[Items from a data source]
Start of Block
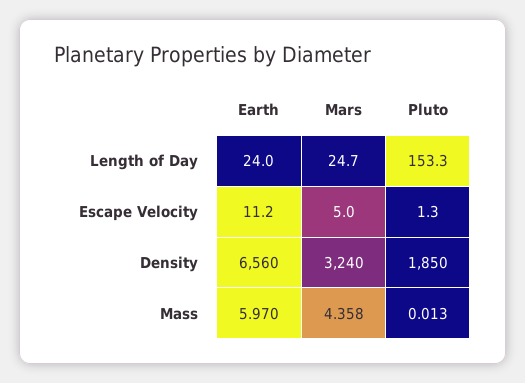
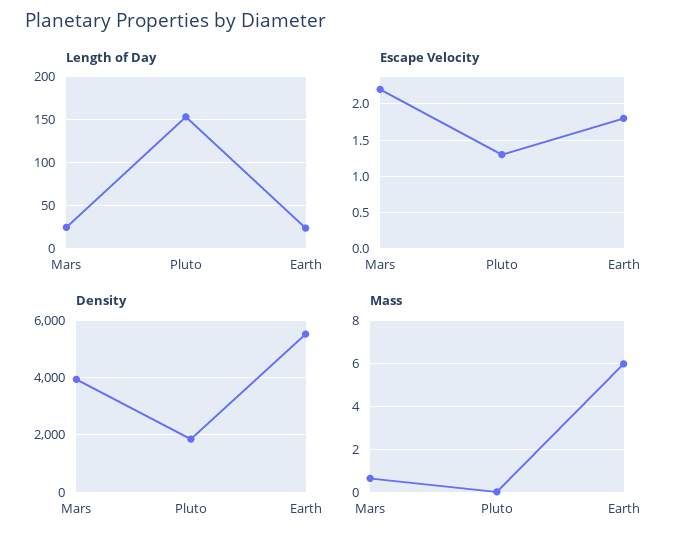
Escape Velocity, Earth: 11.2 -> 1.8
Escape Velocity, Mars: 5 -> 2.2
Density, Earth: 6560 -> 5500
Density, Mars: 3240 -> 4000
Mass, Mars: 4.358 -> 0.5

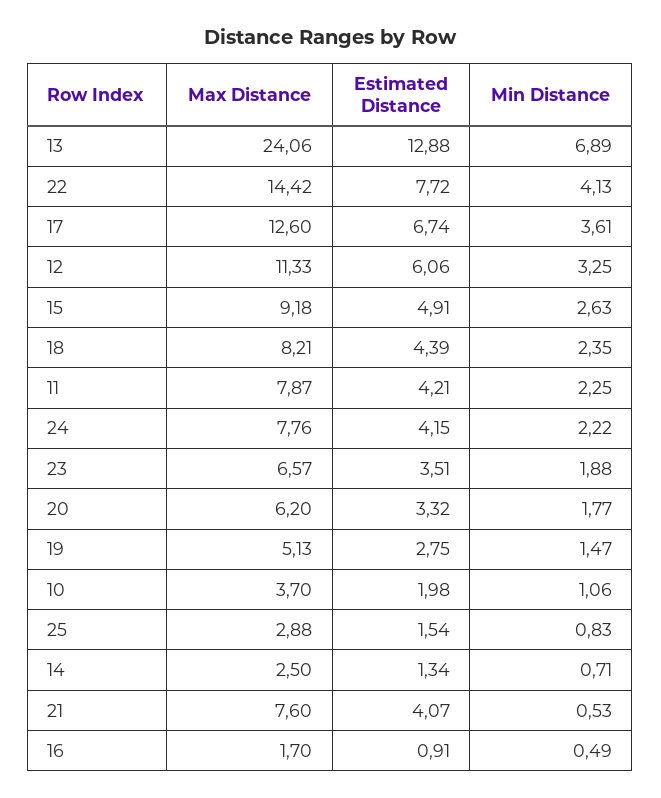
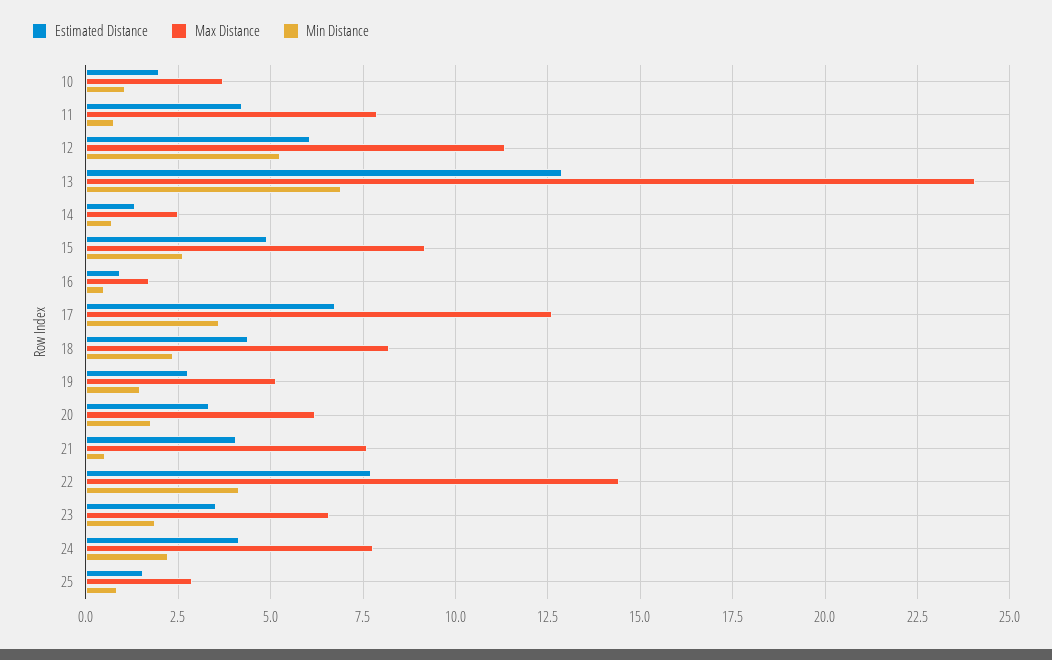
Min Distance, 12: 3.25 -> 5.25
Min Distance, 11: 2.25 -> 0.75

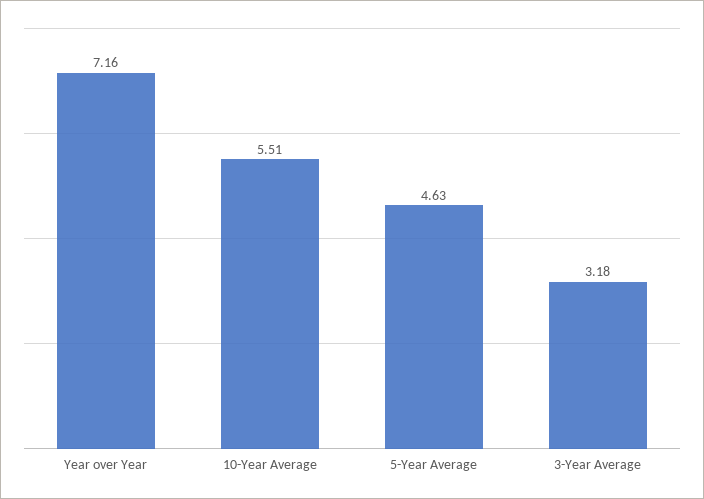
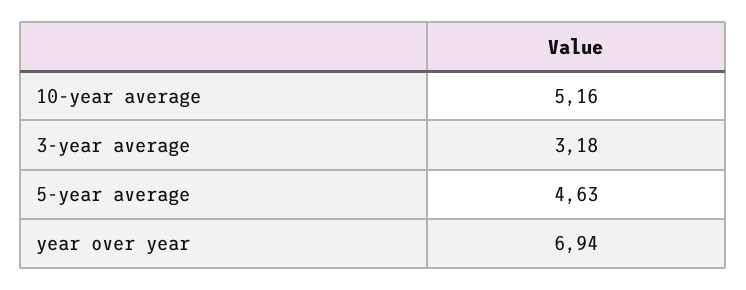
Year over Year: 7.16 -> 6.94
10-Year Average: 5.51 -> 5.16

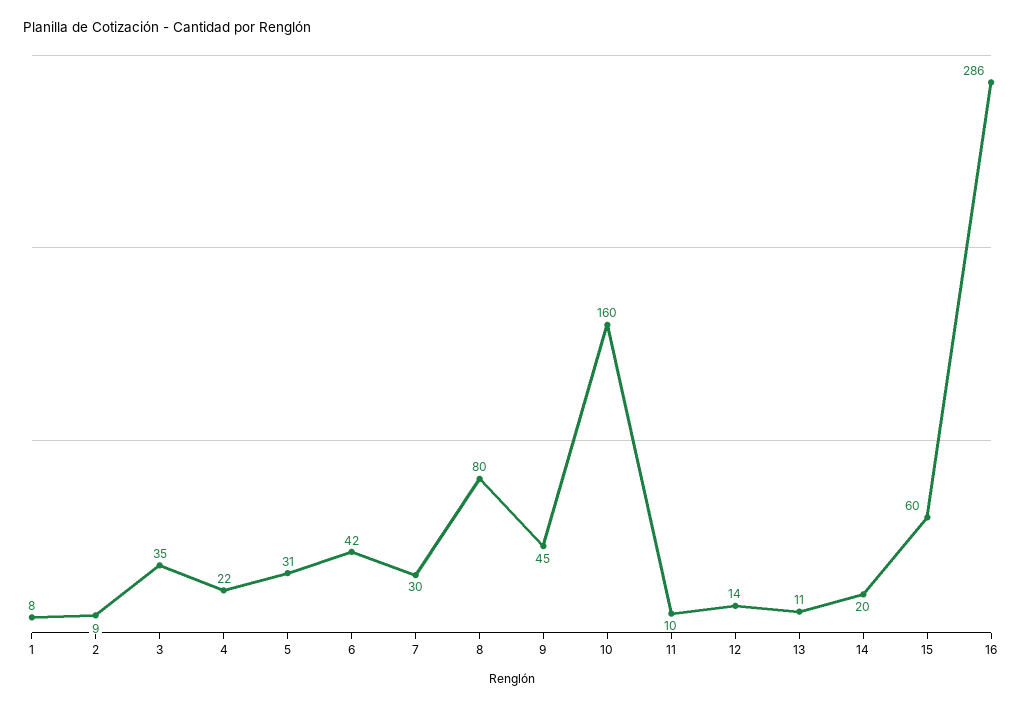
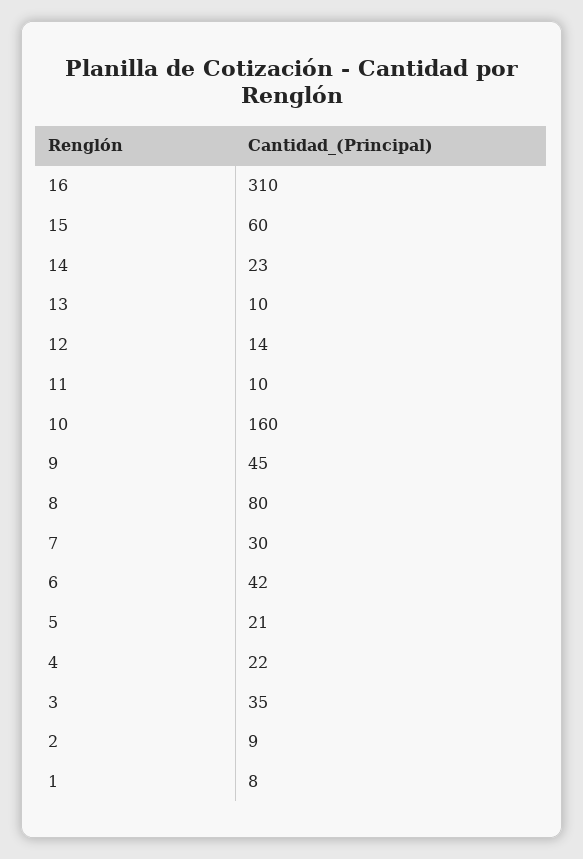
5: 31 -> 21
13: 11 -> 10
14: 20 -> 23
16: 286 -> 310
End of Block
• **Exercise aim**:
Please reproduce exactly, and nothing more, the lines from the one containing "10-Year Average: 5.51 -> 5.16" through the last line of the entries, both included; pictures stay out.

• **Solution to the problem**:
10-Year Average: 5.51 -> 5.16

5: 31 -> 21
13: 11 -> 10
14: 20 -> 23
16: 286 -> 310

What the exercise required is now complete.